* Job
Write out all the lines below word for word, leaving out the pictures.

[Data items]
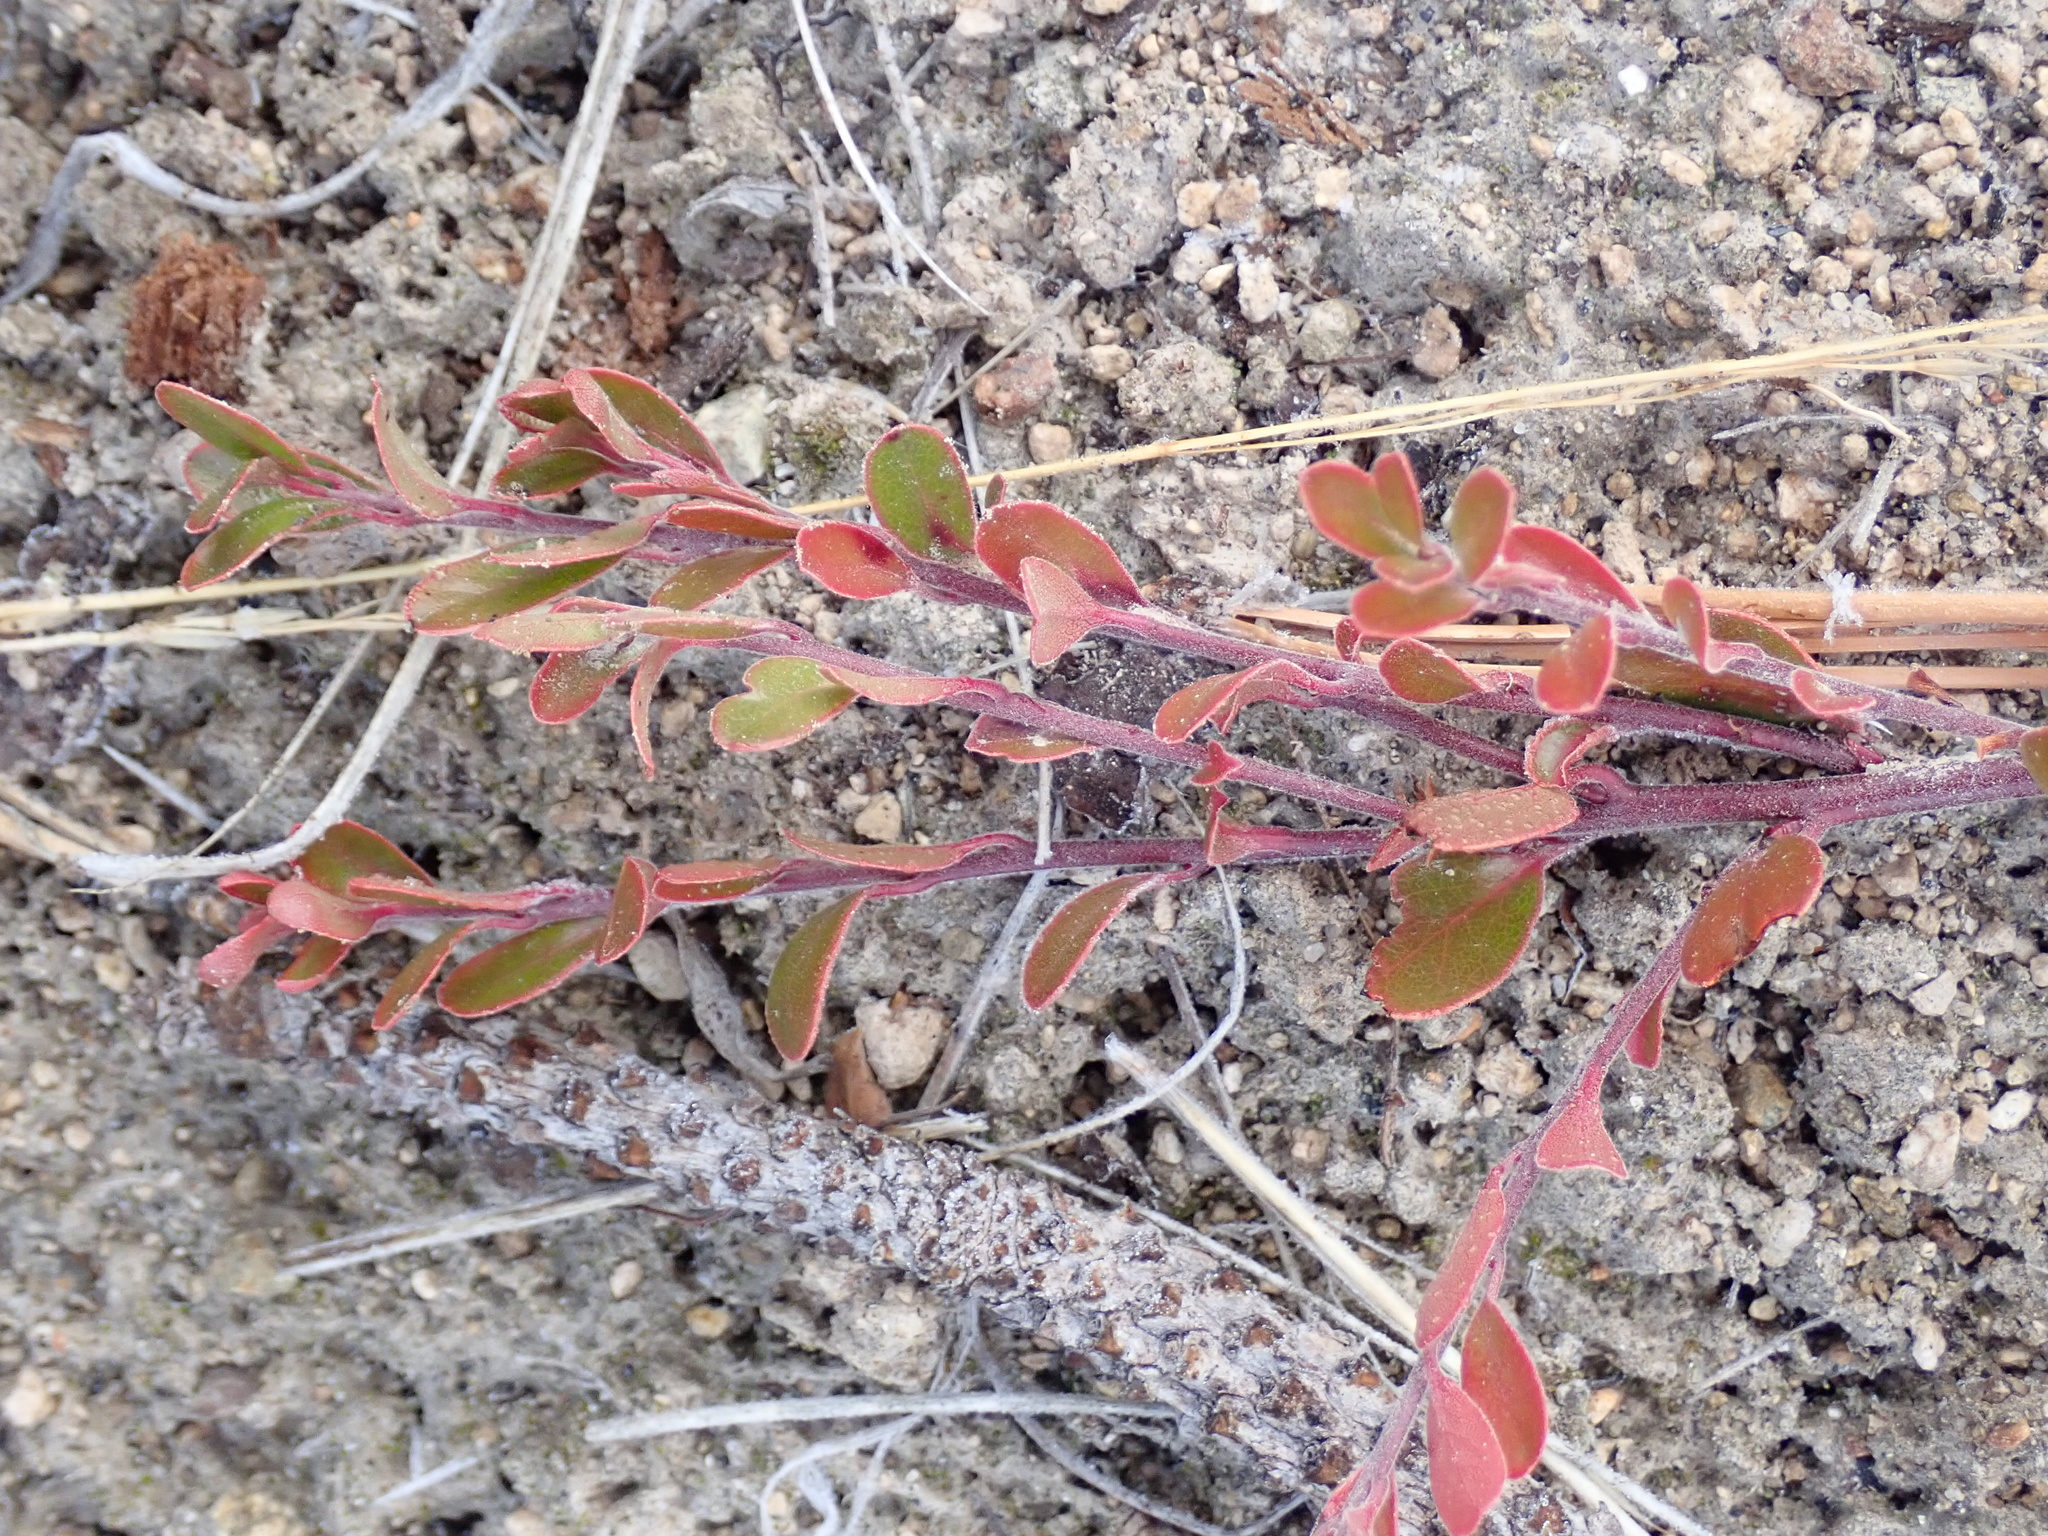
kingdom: Plantae
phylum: Tracheophyta
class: Magnoliopsida
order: Ericales
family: Ericaceae
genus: Arctostaphylos
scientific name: Arctostaphylos uva-ursi
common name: Bearberry
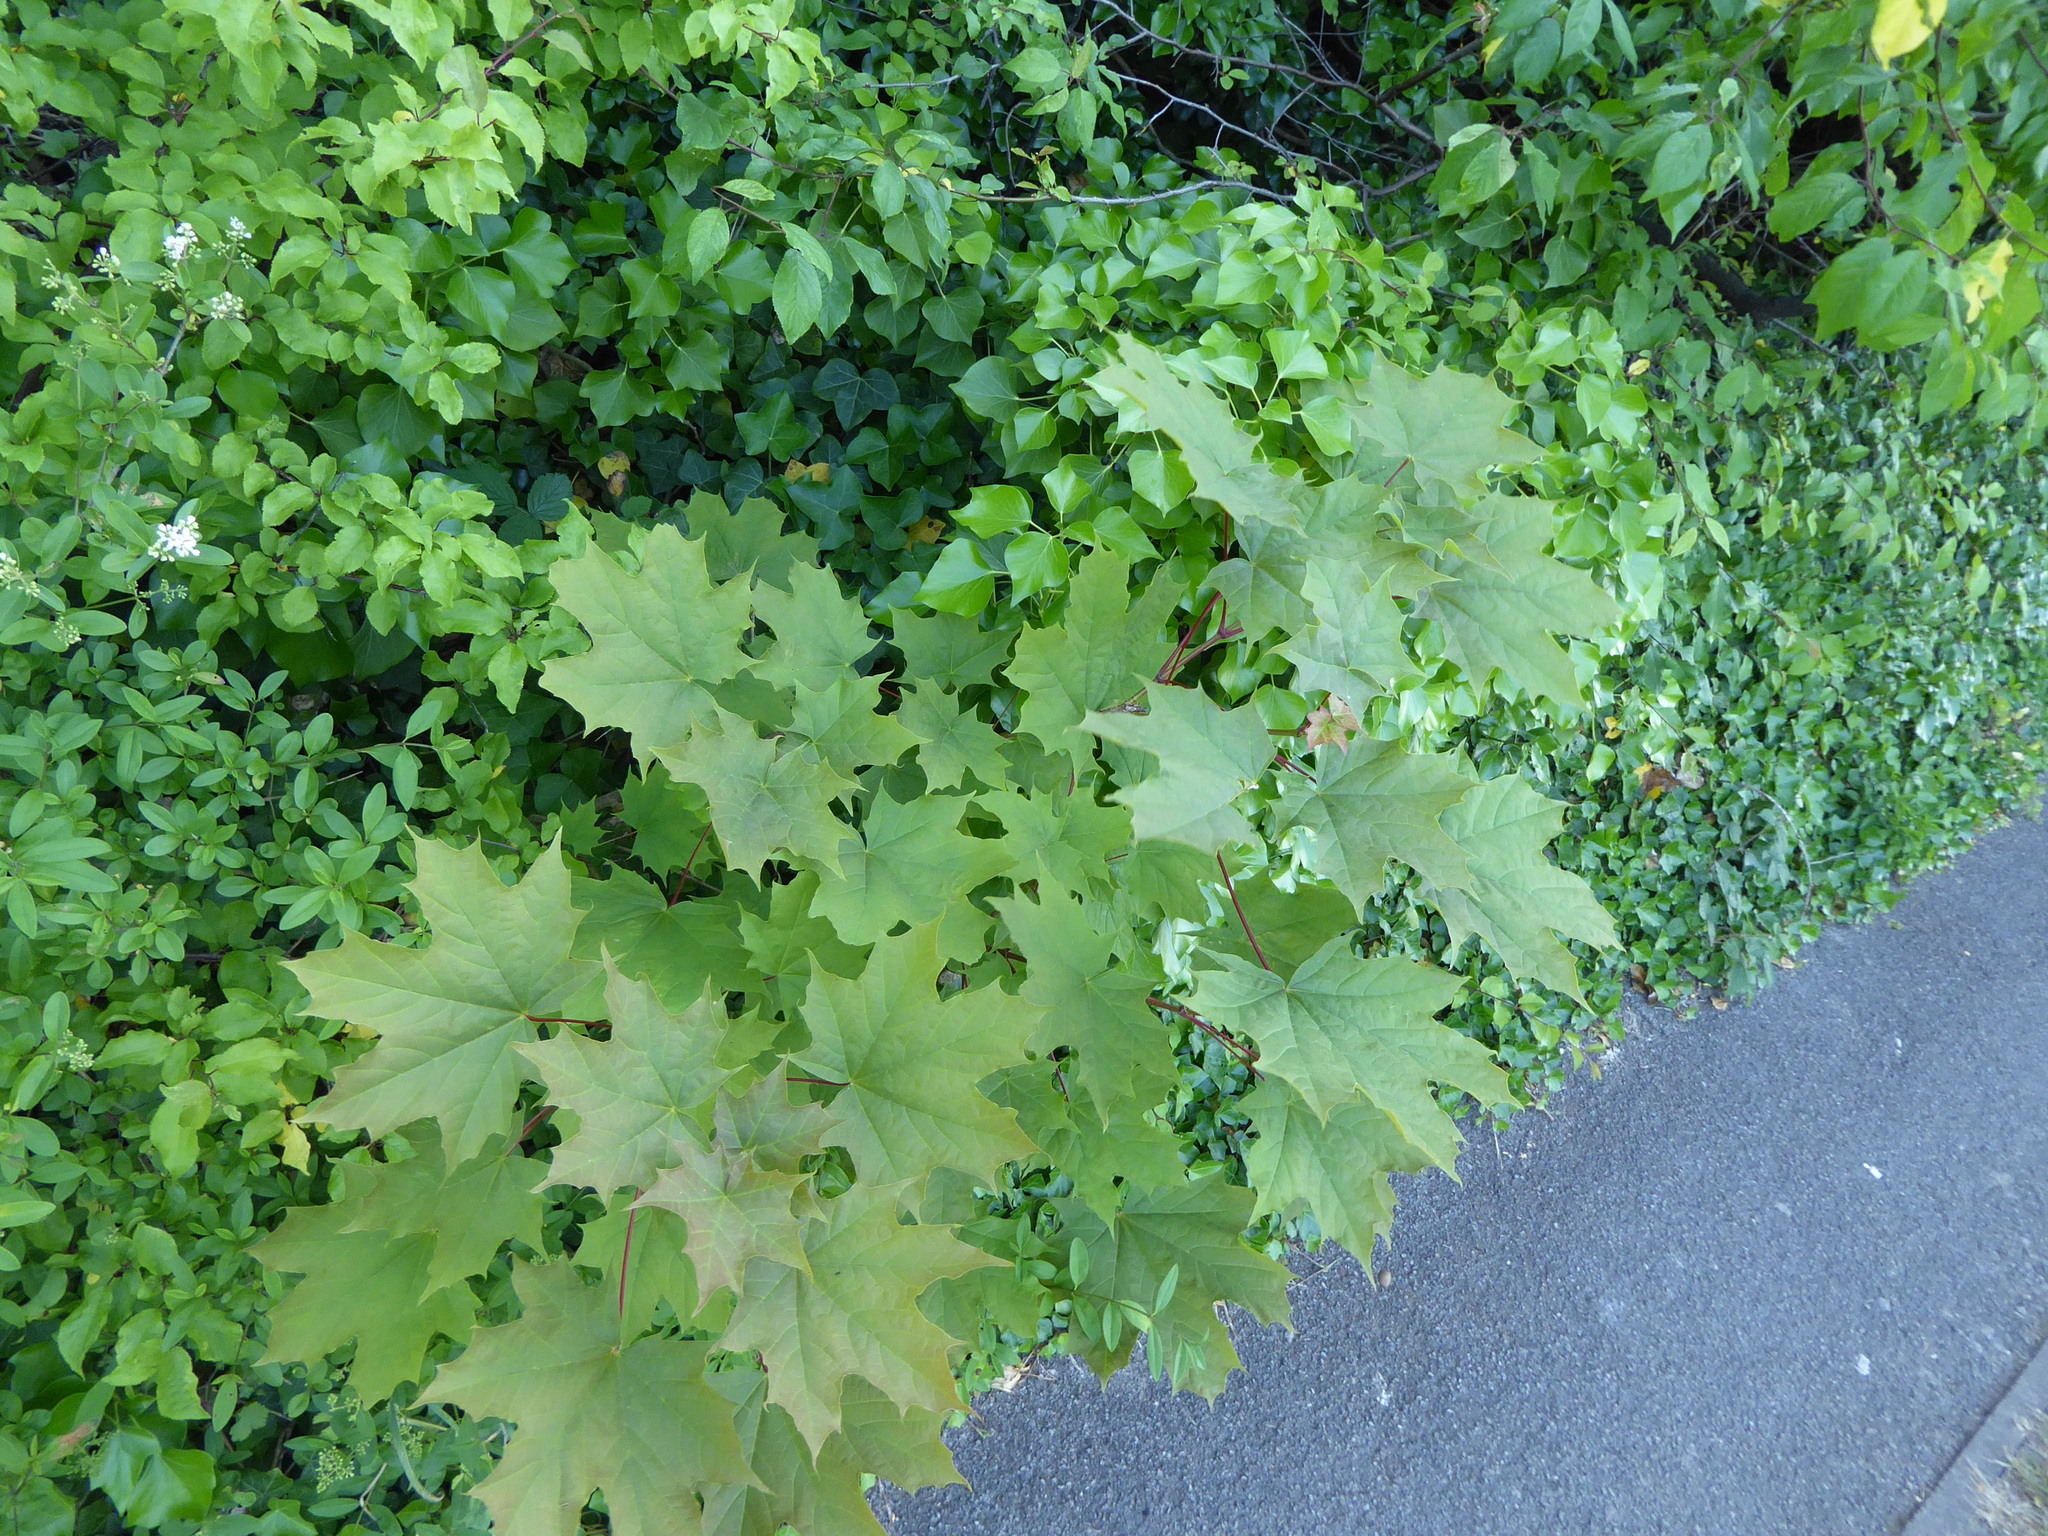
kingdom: Plantae
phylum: Tracheophyta
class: Magnoliopsida
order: Sapindales
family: Sapindaceae
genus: Acer
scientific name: Acer platanoides
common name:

* Response to the task
kingdom: Plantae
phylum: Tracheophyta
class: Magnoliopsida
order: Ericales
family: Ericaceae
genus: Arctostaphylos
scientific name: Arctostaphylos uva-ursi
common name: Bearberry
kingdom: Plantae
phylum: Tracheophyta
class: Magnoliopsida
order: Sapindales
family: Sapindaceae
genus: Acer
scientific name: Acer platanoides
common name:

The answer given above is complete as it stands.